The Department of Health and Social Care has told MPs it is stepping up its programme to get rid of a £4bn stockpile of personal protective equipment that was procured during the early days of the pandemic, but which cannot be used by the NHS.
Earlier this year, the department appointed waste firms Suez and Veolia to dispose of the surplus PPE on a £35m contract – with the suggestion that products that were unusable within the health service would either be recycled or burned.
In June, members of parliament’s Public Accounts Committee said DHSC had effectively lost £9bn of the £12bn spent on PPE during the first year of the pandemic because of “inflated prices and kit that did not meet requirements”. They demanded an update on the department’s work to dispose of the excess and unusable PPE.
In its official Treasury Minute response this month, DHSC says Suez and Veolia began “recovery” work in May, and recovered 4,000 pallets of PPE during their first month.
“It is expected that this will have increased to 15,000 pallets per month in the next few months,” DHSC said.
Earlier this year the National Audit Office said total storage costs for PPE incurred by the department since the start of the pandemic had hit £737m by November 2021.
The department said in its response to MPs that to reduce the costs of storing PPE that will not be used, it is “focusing efforts on accelerating the disposal programme”. It also suggested that incinerating stock for power generation was still seen as a major part of the solution.
“While the priority remains to keep selling, repurposing and donating the stock, the department will maintain a pragmatic approach to managing stock and develop solutions that make sense economically and environmentally,” MPs were told.
The department said work was still under way on finalising detailed product-level plans for the disposal operation.

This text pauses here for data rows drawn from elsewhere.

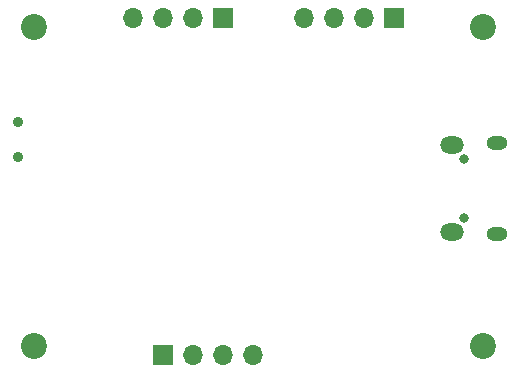
<source format=gbr>
%TF.GenerationSoftware,KiCad,Pcbnew,7.0.1-0*%
%TF.CreationDate,2023-05-28T09:45:46-06:00*%
%TF.ProjectId,stm32-prototype,73746d33-322d-4707-926f-746f74797065,rev?*%
%TF.SameCoordinates,Original*%
%TF.FileFunction,Soldermask,Bot*%
%TF.FilePolarity,Negative*%
%FSLAX46Y46*%
G04 Gerber Fmt 4.6, Leading zero omitted, Abs format (unit mm)*
G04 Created by KiCad (PCBNEW 7.0.1-0) date 2023-05-28 09:45:46*
%MOMM*%
%LPD*%
G01*
G04 APERTURE LIST*
%ADD10C,0.900000*%
%ADD11C,2.200000*%
%ADD12O,1.700000X1.700000*%
%ADD13R,1.700000X1.700000*%
%ADD14O,1.800000X1.150000*%
%ADD15O,2.000000X1.450000*%
%ADD16O,0.800000X0.800000*%
G04 APERTURE END LIST*
D10*
%TO.C,SW1*%
X80645000Y-83000000D03*
X80645000Y-86000000D03*
%TD*%
D11*
%TO.C,H4*%
X82000000Y-75000000D03*
%TD*%
%TO.C,H3*%
X120000000Y-75000000D03*
%TD*%
%TO.C,H2*%
X120000000Y-102000000D03*
%TD*%
%TO.C,H1*%
X82000000Y-102000000D03*
%TD*%
D12*
%TO.C,J4*%
X100570000Y-102750000D03*
X98030000Y-102750000D03*
X95490000Y-102750000D03*
D13*
X92950000Y-102750000D03*
%TD*%
D12*
%TO.C,J3*%
X104920000Y-74250000D03*
X107460000Y-74250000D03*
X110000000Y-74250000D03*
D13*
X112540000Y-74250000D03*
%TD*%
D12*
%TO.C,J2*%
X90420000Y-74250000D03*
X92960000Y-74250000D03*
X95500000Y-74250000D03*
D13*
X98040000Y-74250000D03*
%TD*%
D14*
%TO.C,J1*%
X121200000Y-84775000D03*
X121200000Y-92525000D03*
D15*
X117400000Y-84925000D03*
X117400000Y-92375000D03*
D16*
X118450000Y-86150000D03*
X118450000Y-91150000D03*
%TD*%
M02*

</source>
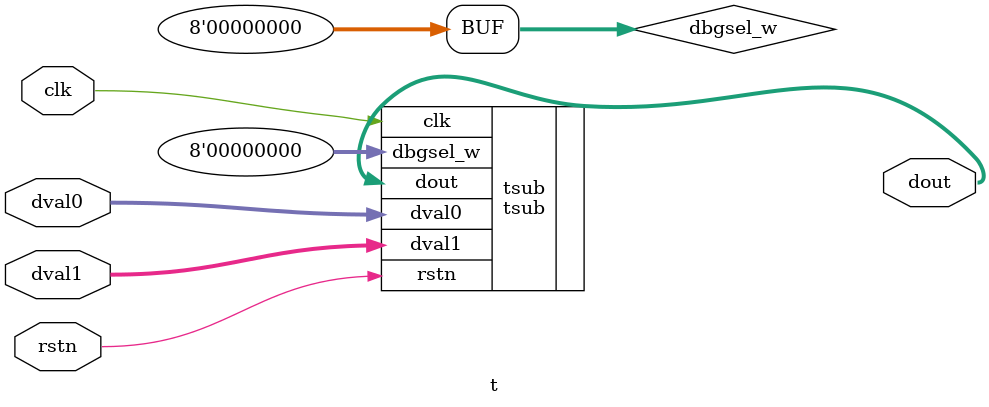
<source format=v>
module t (/*AUTOARG*/
   // Outputs
   dout,
   // Inputs
   clk, rstn, dval0, dval1
   );
   input clk;
   input rstn;
   output wire [7:0] dout;
   input [7:0] dval0;
   input [7:0] dval1;
   wire [7:0] dbgsel_w = '0;
   tsub tsub (/*AUTOINST*/
	      // Outputs
	      .dout			(dout[7:0]),
	      // Inputs
	      .clk			(clk),
	      .rstn			(rstn),
	      .dval0			(dval0[7:0]),
	      .dval1			(dval1[7:0]),
	      .dbgsel_w			(dbgsel_w[7:0]));
endmodule
</source>
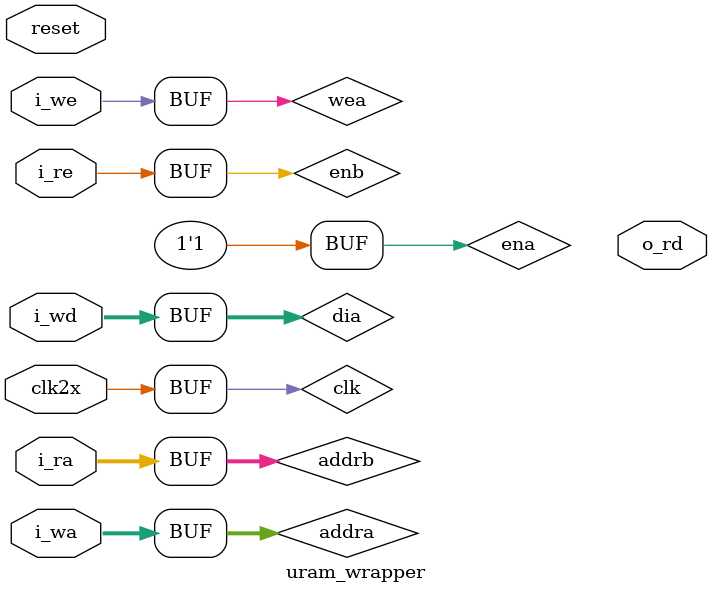
<source format=sv>

module uram_wrapper #
(
  parameter   DATA_WIDTH              = 8*8,              // 8 bytes per element
  parameter   RAM_DEPTH               = 4096,             // double pump -> 2048 16B entries
  parameter   ADDR_WIDTH              = $clog2(RAM_DEPTH)
)
(
  input                               clk2x,
  input                               reset,

  // Write interface
  input                               i_we,
  input  [ADDR_WIDTH-1:0]             i_wa,
  input  [DATA_WIDTH-1:0]             i_wd,

  // Read interface
  input                               i_re,
  input  [ADDR_WIDTH-1:0]             i_ra,
  output [DATA_WIDTH-1:0]             o_rd
);

  // Global wire declarations.
  wire                  clk   = clk2x;
  // Write port.
  wire                  ena   = 1'b1;   // This port is always enabled.
  wire                  wea   = i_we;
  wire [ADDR_WIDTH-1:0] addra = i_wa;
  wire [DATA_WIDTH-1:0] dia   = i_wd;
  // Read port.
  wire                  enb   = i_re;
  wire [ADDR_WIDTH-1:0] addrb = i_ra;
  //wire [DATA_WIDTH-1:0] dob;            // Internal signal.

  // Free-running register for REGCEB signals.
  wire s1_re, s2_re, s3_re;
  base_vlat # (
    .width  (1)
    ) FF1 (
    .clk    (clk),
    .reset  (reset),
    .din    (enb),
    .q      (s1_re)
  );

  // TODO: in the future, check if URAM can operate with 2 cycles read latency. If not, change to 3 or 4 cycles latency by adding more base_vlat and base_vlat_en modules.
/*
  base_vlat # (
    .width  (1)
    ) FF2 (
    .clk    (clk),
    .reset  (reset),
    .din    (s1_re),
    .q      (s2_re)
  );
*/



  // Ability to select either a behaviour model or the Xilinx primitive instantiation.
  `ifdef VCD
    // Behaviour model supplied by Xilinx (simple_dual_one_clock module).
    reg [DATA_WIDTH-1:0] ram [RAM_DEPTH-1:0];
    reg [DATA_WIDTH-1:0] doa, dob;

    always @(posedge clk) begin
      if (ena) begin
        if (wea)
          ram[addra] <= dia;
      end
    end

    always @(posedge clk) begin
      if (enb)
        dob <= ram[addrb];
    end

    // Additional BRAM internal register. Captured by BRAM_LATENCY.
    wire [DATA_WIDTH-1:0] s2_rd, s3_rd;
    base_vlat_en # (
      .width (DATA_WIDTH)
      ) REGCEB1 (
      .clk    (clk),
      .reset  (reset),
      .enable (s1_re),
      .din    (dob),
      .q      (s2_rd)
    );

/*
    base_vlat_en # (
      .width (DATA_WIDTH)
      ) REGCEB2 (
      .clk    (clk),
      .reset  (reset),
      .enable (s2_re),
      .din    (s2_rd),
      .q      (o_rd)
    );
*/

  assign o_rd = s2_rd;



/*
  `else
    // BRAM latency parameter.
    localparam BRAM_LATENCY = 2;

    // Xilinx Parameterized Macro, Version 2017.1
    xpm_memory_sdpram # (
      // Common module parameters
      .MEMORY_SIZE        (DATA_WIDTH*RAM_DEPTH),     //positive integer
      .MEMORY_PRIMITIVE   ("block"),                  //string; "auto", "distributed", "block" or "ultra";
      .CLOCKING_MODE      ("common_clock"),           //string; "common_clock", "independent_clock"
      .MEMORY_INIT_FILE   ("none"),                   //string; "none" or "<filename>.mem"
      .MEMORY_INIT_PARAM  (""), 	                    //string;
      .USE_MEM_INIT       (0),                        //integer; 0,1
      .WAKEUP_TIME        ("disable_sleep"),          //string; "disable_sleep" or "use_sleep_pin"
      .MESSAGE_CONTROL    (1),                        //integer; 0,1
      .ECC_MODE           ("no_ecc"),                 //string; "no_ecc", "encode_only", "decode_only" or "both_encode_and_decode"
      .AUTO_SLEEP_TIME    (0),                        //Do not Change

      // Port A module parameters
      .WRITE_DATA_WIDTH_A (DATA_WIDTH),               //positive integer
      .BYTE_WRITE_WIDTH_A (DATA_WIDTH),               //integer; 8, 9, or WRITE_DATA_WIDTH_A value
      .ADDR_WIDTH_A       (ADDR_WIDTH),               //positive integer

      // Port B module parameters
      .READ_DATA_WIDTH_B  (DATA_WIDTH),               //positive integer
      .ADDR_WIDTH_B       (ADDR_WIDTH),               //positive integer
      .READ_RESET_VALUE_B ("0"),                      //string
      .READ_LATENCY_B     (BRAM_LATENCY),             //non-negative integer one or two.
      .WRITE_MODE_B       ("read_first")              //string; "write_first", "read_first", "no_change"
    ) xpm_memory_sdpram_inst (
      // Common module ports
      .sleep          (1'b0),

      // Port A module ports
      .clka           (clk),
      .ena            (ena),
      .wea            (wea),
      .addra          (addra),
      .dina           (dia),
      .injectsbiterra (1'b0),                         //ignore, only for ECC
      .injectdbiterra (1'b0),                         //ignore, only for ECC

      // Port B module ports
      .clkb           (clk),
      .rstb           (reset),
      .enb            (enb),
      .regceb         (s1_re),
      .addrb          (addrb),
      .doutb          (o_rd),
      .sbiterrb       (),
      .dbiterrb       ()
    );
*/
  `endif

endmodule //uram_wrapper

</source>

It pledged to update MPs over the summer on timescales and recovery rates.
DHSC also said it would provide an update to MPs on the PPE contracts it is currently in dispute over, either because the products supplied were sub-standard or because they never arrived.

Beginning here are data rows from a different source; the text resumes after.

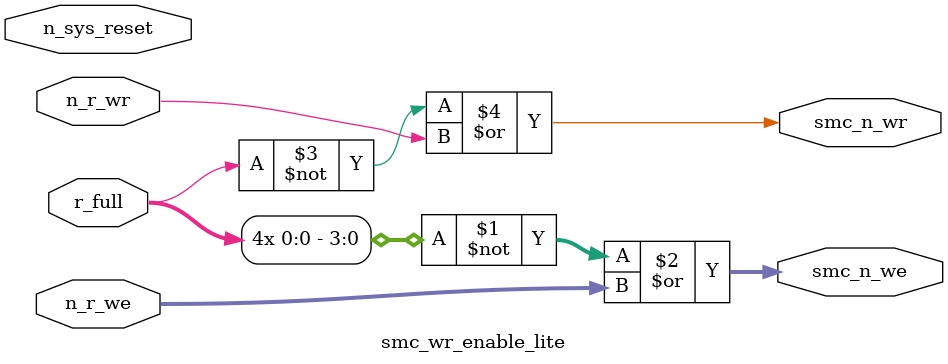
<source format=v>
module smc_wr_enable_lite(	// /tmp/tmp.yIYyKzk65m/47539_uvm_book_examples_designs_socv_rtl_rtl_lpw_smc_rtl_smc_wr_enable_lite.cleaned.mlir:2:3
  input        n_sys_reset,	// /tmp/tmp.yIYyKzk65m/47539_uvm_book_examples_designs_socv_rtl_rtl_lpw_smc_rtl_smc_wr_enable_lite.cleaned.mlir:2:36
               r_full,	// /tmp/tmp.yIYyKzk65m/47539_uvm_book_examples_designs_socv_rtl_rtl_lpw_smc_rtl_smc_wr_enable_lite.cleaned.mlir:2:58
  input  [3:0] n_r_we,	// /tmp/tmp.yIYyKzk65m/47539_uvm_book_examples_designs_socv_rtl_rtl_lpw_smc_rtl_smc_wr_enable_lite.cleaned.mlir:2:75
  input        n_r_wr,	// /tmp/tmp.yIYyKzk65m/47539_uvm_book_examples_designs_socv_rtl_rtl_lpw_smc_rtl_smc_wr_enable_lite.cleaned.mlir:2:92
  output [3:0] smc_n_we,	// /tmp/tmp.yIYyKzk65m/47539_uvm_book_examples_designs_socv_rtl_rtl_lpw_smc_rtl_smc_wr_enable_lite.cleaned.mlir:2:110
  output       smc_n_wr	// /tmp/tmp.yIYyKzk65m/47539_uvm_book_examples_designs_socv_rtl_rtl_lpw_smc_rtl_smc_wr_enable_lite.cleaned.mlir:2:129
);

  assign smc_n_we = ~{4{r_full}} | n_r_we;	// /tmp/tmp.yIYyKzk65m/47539_uvm_book_examples_designs_socv_rtl_rtl_lpw_smc_rtl_smc_wr_enable_lite.cleaned.mlir:7:10, :8:10, :9:10, :10:5
  assign smc_n_wr = ~r_full | n_r_wr;	// /tmp/tmp.yIYyKzk65m/47539_uvm_book_examples_designs_socv_rtl_rtl_lpw_smc_rtl_smc_wr_enable_lite.cleaned.mlir:5:10, :6:10, :10:5
endmodule


</source>
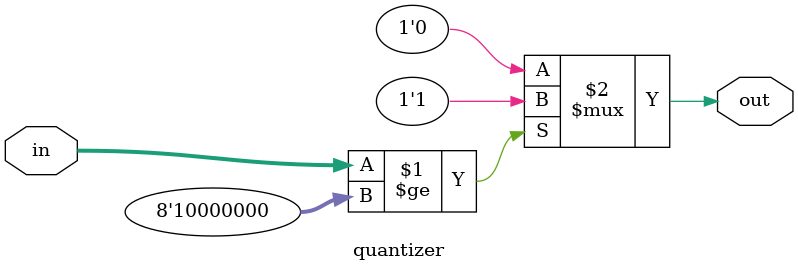
<source format=v>
module quantizer(in,out);
	parameter	WIDTH = 8,
				THRESHOLD = 8'b10000000;
				
	input   [WIDTH-1:0] in;
	output  out;
	
	assign out = (in >= THRESHOLD)? 1'b1 : 1'b0;
	
endmodule 
</source>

Elsewhere in its response, DHSC told MPs it is currently just over half way through implementing a six-month “commercial reset” designed to scale up commercial capability across the department following shortcomings exposed during the early phase of the Covid-19 pandemic.
It said the process had been designed to bring about a range of benefits, including clearer lines of responsibility and accountability, strengthened commercial governance and clear escalation processes, reinforcement of best-practice behaviours, and compliance with procurement policy and process.